Sunday, June 28, 2009
Friday, June 26, 2009
At my youngest daughter's school, the Grade 6 children bring the light to the school with a procession of fire torches, with reverance, they slowly make their way into the middle of our gathering and finish in a spiral...then we all sing and hand in hand step forward on our lantern walk.
I walk with my lantern,
My lantern walks with me.
The starts up in heaven,
They shine on me.
My light goes out,
we all go home,
Labimmel, labahmmel, laboom!
Under the full moon light we dance;
spirits dance, we dance;
join in hands we dance;
join in souls rejoice.
And my favourite
The gift of the light, we thankfully take
For it shall not be, alone for our sake
The gift of the light, we thankfully bring
To shine on our way, this midwinter's day
This soft candle light, we'll keep in our heart
To warm us each one, when we are apart
This year, we had the great pleasure of experiencing two winter festivals. At my oldest daughter's school we gathered in the hall in complete darkness - it was a truly reverant and holy atmosphere to be in. It is my daughter's turn to be part of this next year, so I am saving up to talk about it until then....

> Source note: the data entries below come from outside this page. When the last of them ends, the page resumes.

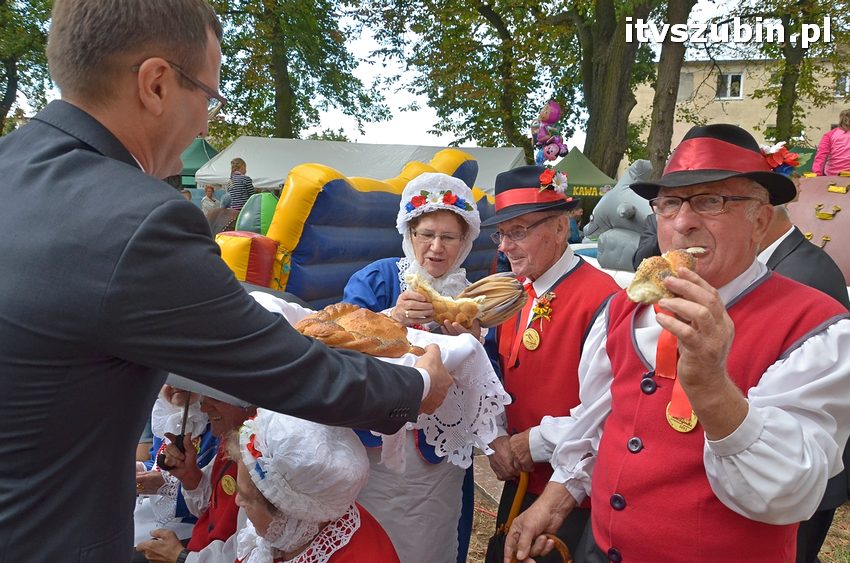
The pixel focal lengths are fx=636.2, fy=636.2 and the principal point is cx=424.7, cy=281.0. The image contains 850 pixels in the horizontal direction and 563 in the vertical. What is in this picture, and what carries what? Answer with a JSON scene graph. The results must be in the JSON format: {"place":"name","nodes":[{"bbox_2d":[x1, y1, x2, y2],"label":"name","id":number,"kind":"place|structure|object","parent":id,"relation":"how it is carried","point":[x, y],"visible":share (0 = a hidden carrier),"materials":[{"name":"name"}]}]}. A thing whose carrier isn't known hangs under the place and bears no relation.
{"place":"outdoors","nodes":[
{"label":"outdoors","id":0,"kind":"place"},
{"bbox_2d":[0,0,802,149],"label":"sky","id":1,"kind":"structure","parent":0,"point":[411,96],"materials":[{"name":"white"}]},
{"bbox_2d":[530,99,567,164],"label":"balloon","id":2,"kind":"object","parent":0,"point":[544,114],"visible":0.92,"materials":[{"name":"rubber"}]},
{"bbox_2d":[464,452,849,562],"label":"ground","id":3,"kind":"structure","parent":0,"point":[824,553],"materials":[{"name":"brown"}]},
{"bbox_2d":[478,168,618,562],"label":"man","id":4,"kind":"object","parent":3,"relation":"on","point":[574,274],"visible":0.83},
{"bbox_2d":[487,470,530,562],"label":"walking cane","id":5,"kind":"object","parent":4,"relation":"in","point":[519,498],"visible":0.72,"materials":[{"name":"brown wood"}]},
{"bbox_2d":[498,280,537,368],"label":"red ribbon","id":6,"kind":"object","parent":4,"relation":"on","point":[506,340],"visible":0.66,"materials":[{"name":"red fabric"}]},
{"bbox_2d":[498,123,849,562],"label":"man","id":7,"kind":"object","parent":3,"relation":"on","point":[759,434],"visible":0.97},
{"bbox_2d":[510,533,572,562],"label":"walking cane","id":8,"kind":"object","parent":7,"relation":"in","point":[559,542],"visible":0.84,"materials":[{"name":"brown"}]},
{"bbox_2d":[625,248,701,302],"label":"bread","id":9,"kind":"object","parent":7,"relation":"in","point":[661,273],"visible":0.68,"materials":[{"name":"food"}]},
{"bbox_2d":[655,308,696,432],"label":"medal","id":10,"kind":"object","parent":7,"relation":"attached to","point":[677,399],"visible":0.56,"materials":[{"name":"orange"}]},
{"bbox_2d":[756,193,849,560],"label":"person","id":11,"kind":"object","parent":3,"relation":"on","point":[782,243],"visible":0.15},
{"bbox_2d":[624,55,849,173],"label":"building","id":12,"kind":"structure","parent":0,"point":[691,71],"materials":[{"name":"beige paint"}]},
{"bbox_2d":[716,72,743,99],"label":"window","id":13,"kind":"structure","parent":12,"relation":"in","point":[729,79],"materials":[{"name":"white"}]},
{"bbox_2d":[834,74,849,95],"label":"window","id":14,"kind":"structure","parent":12,"relation":"in","point":[847,82],"materials":[{"name":"white"}]},
{"label":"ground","id":15,"kind":"structure","parent":0},
{"bbox_2d":[0,0,56,131],"label":"tree","id":16,"kind":"object","parent":15,"relation":"on","point":[7,59],"visible":0.64,"materials":[{"name":"green plant"}]},
{"bbox_2d":[137,391,257,562],"label":"person","id":17,"kind":"object","parent":15,"relation":"on","point":[225,407],"visible":0.3},
{"bbox_2d":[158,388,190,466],"label":"umbrella","id":18,"kind":"object","parent":17,"relation":"in","point":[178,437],"visible":0.7,"materials":[{"name":"black"}]},
{"bbox_2d":[178,137,221,186],"label":"green tent","id":19,"kind":"object","parent":15,"relation":"on","point":[202,141],"visible":0.28,"materials":[{"name":"green fabric"}]},
{"bbox_2d":[201,184,220,212],"label":"person","id":20,"kind":"object","parent":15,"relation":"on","point":[208,194],"visible":0.53},
{"bbox_2d":[0,0,461,562],"label":"man","id":21,"kind":"object","parent":15,"relation":"on","point":[85,114],"visible":0.97},
{"bbox_2d":[250,288,509,472],"label":"white cloth","id":22,"kind":"object","parent":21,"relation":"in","point":[406,425],"visible":0.33,"materials":[{"name":"white fabric"}]},
{"bbox_2d":[294,302,423,358],"label":"bread","id":23,"kind":"object","parent":22,"relation":"on","point":[340,325],"visible":0.83,"materials":[{"name":"food"}]},
{"bbox_2d":[225,156,252,210],"label":"child","id":24,"kind":"object","parent":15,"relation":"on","point":[240,160],"visible":0.58},
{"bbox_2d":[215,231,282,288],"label":"inflatable","id":25,"kind":"object","parent":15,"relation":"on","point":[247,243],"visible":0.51,"materials":[{"name":"yellow plastic"}]},
{"bbox_2d":[233,192,277,234],"label":"inflatable","id":26,"kind":"object","parent":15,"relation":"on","point":[247,227],"visible":0.55,"materials":[{"name":"green plastic"}]},
{"bbox_2d":[206,0,387,141],"label":"tree","id":27,"kind":"object","parent":15,"relation":"on","point":[281,73],"visible":0.81,"materials":[{"name":"green plant"}]},
{"bbox_2d":[229,406,398,562],"label":"woman","id":28,"kind":"object","parent":15,"relation":"on","point":[365,521],"visible":0.71},
{"bbox_2d":[209,146,508,303],"label":"inflatable slide","id":29,"kind":"object","parent":15,"relation":"on","point":[340,183],"visible":0.53,"materials":[{"name":"blue plastic"}]},
{"bbox_2d":[191,136,527,195],"label":"white tent","id":30,"kind":"object","parent":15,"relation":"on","point":[275,184],"visible":0.5,"materials":[{"name":"white fabric"}]},
{"bbox_2d":[342,177,503,562],"label":"woman","id":31,"kind":"object","parent":15,"relation":"on","point":[449,542],"visible":0.61},
{"bbox_2d":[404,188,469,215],"label":"flower wreath","id":32,"kind":"object","parent":31,"relation":"on","point":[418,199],"visible":0.98,"materials":[{"name":"multicoloured fabric"}]},
{"bbox_2d":[401,271,483,324],"label":"bread","id":33,"kind":"object","parent":31,"relation":"in","point":[423,288],"visible":0.82,"materials":[{"name":"food"}]},
{"bbox_2d":[460,273,527,328],"label":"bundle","id":34,"kind":"object","parent":31,"relation":"in","point":[493,289],"visible":0.83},
{"bbox_2d":[379,0,583,155],"label":"tree","id":35,"kind":"object","parent":15,"relation":"on","point":[488,17],"visible":0.86,"materials":[{"name":"green plant"}]},
{"bbox_2d":[567,204,584,243],"label":"person","id":36,"kind":"object","parent":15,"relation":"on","point":[578,210],"visible":0.47},
{"bbox_2d":[546,147,616,197],"label":"green tent","id":37,"kind":"object","parent":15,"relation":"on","point":[573,174],"visible":0.5,"materials":[{"name":"green fabric"}]},
{"bbox_2d":[558,0,658,179],"label":"tree","id":38,"kind":"object","parent":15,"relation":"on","point":[607,146],"visible":0.9,"materials":[{"name":"plant"}]},
{"bbox_2d":[581,158,654,271],"label":"inflatable","id":39,"kind":"object","parent":15,"relation":"on","point":[612,202],"visible":0.68,"materials":[{"name":"grey plastic"}]},
{"bbox_2d":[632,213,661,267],"label":"person","id":40,"kind":"object","parent":15,"relation":"on","point":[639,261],"visible":0.18},
{"bbox_2d":[642,0,694,171],"label":"tree","id":41,"kind":"object","parent":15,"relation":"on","point":[666,77],"visible":0.86,"materials":[{"name":"plant"}]},
{"bbox_2d":[748,0,849,146],"label":"tree","id":42,"kind":"object","parent":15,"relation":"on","point":[790,119],"visible":0.78,"materials":[{"name":"green plant"}]},
{"bbox_2d":[782,171,849,285],"label":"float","id":43,"kind":"object","parent":15,"relation":"on","point":[835,220],"visible":0.53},
{"bbox_2d":[813,110,849,176],"label":"child","id":44,"kind":"object","parent":43,"relation":"on","point":[844,137],"visible":0.79}
]}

Each year my girls have made a new lantern in their class - we have quite a lovely collection now: glass jars decorated with tissue paper, tin cans with nail hole patterns for the light to shine through, ballon shaped paper-mache lantern, and watercolour painted paper lanterns.
This is how T made her paper lantern:
- Take a piece of quality water colour paper
- Cut it to size, and fold over the top by 3 cm for a smooth edge
- Fold the paper into a cylinder shape and measure the diameter of the bottom
- Cut a circular piece of cardboard to the size of your diameter
- Make cuts half the diameter of the cardboard circle in length along the bottom of your paper
- Unfold your paper and decorate using watercolour paints
- Fold and glue to the top edge and then fold into the cylinder shape and secure with glue (use a peg to keep it together while the glue dries).
- Place the cardboard circle into the base of your cylinder then secure in place by pasting the cut pieces of the bottom of your lantern over the top
- Make two holes in the top of your lantern and use plaited wool to make a handle
- Glue a tealight candle in the base
- Light your candle and enjoy the beautiful glow....
Tuesday, June 16, 2009
Saturday, June 13, 2009
Thursday, June 11, 2009
*Dress code: anything, as long as it's orange
*Food and drink: oragnes, orange cheese, orange peppers and carrots; orange juice, orange jelly and anything else you can think of that's orange.
Party games included "Find the Orange" a variation on a treasure hunt; each orange had a number painted on it, and at the end the numbers each person had found were added up - the closest to the birthday girls age was the winner!!! There was also "Pass the Orange" which got lots of giggles from the girls as they had to pass the orange from foot to foot without dropping it.
Thursday, June 04, 2009
It started in our Malvern store, we had visitors all the way from the beautiful province of Suzhou in China, which happens to be the ancient city of silk, as well as being known for it's beautiful gardens and landscapes (see above). Our visitors were a young family attending a Steiner Kindergarten in China - they took photos of our store - and were very excited about seeing so many Steiner-inpsired toys and books in one place. After three visits, and all of us overcoming our language barriers with lots of patience and smiles from both ends, they left with lots of new inspiration for their Kinder. Steiner books and art supplies are VERY expensive in China, so we rummaged around and found a big pile of donations for them, and in return we received a beautiful pure silk scarf and an address in China to go visit! (Here's wishing).
Now this morning, I logged in to see what all my bloggy friends were up to today, and another thread was drawn into the picture. Mike from Sarah's Silks in Forestville, California - who supplies us with all our lovely silk dress-ups and playcloths - is in China, and what's more on his way to Suzhou!!! If you meet Vivian, Mike, send our love from Honeybee!!!! You can read all about Mike's journey on his Sarah's Silk Blog. Mike has been visiting the Chengdu Waldorf School and has some great pictures and experiences to share. It makes my heart sing to know that Steiner education if finding a place in China.
Today is World Environment Day, so it seems rather appropriate to thread another needle and tell you a little about Sarah's Silks. Sarah's Silks is one of my favourite companies because they are living proof that it is possible to manufacture in China ethically and provide people with meaningful work. The people at Sarah's Silks (which is a family run business) have visited China from the outset and ensured that the workers have good conditions and fair pay. Their silks are hand-hemmed in a small village near Shanghai, and the seamstresses work often in their homes, as their children play nearby.
From an environmental point of view, silk is a natural fiber, produced by silk worms, and therefore a renewable resource. The majority of the worlds silk comes from China, so it makes sense (from a carbon footprint point of view) that the products be manufactured where the raw materials are grown. (photo courtesty of Alberto's photostream).
Thank you to these inspirational little creatures - for making the strongest thread in the world, and for all of you out there - each of us linking to each other in sometimes invisible ways - but nonetheless through the strong threads of being human!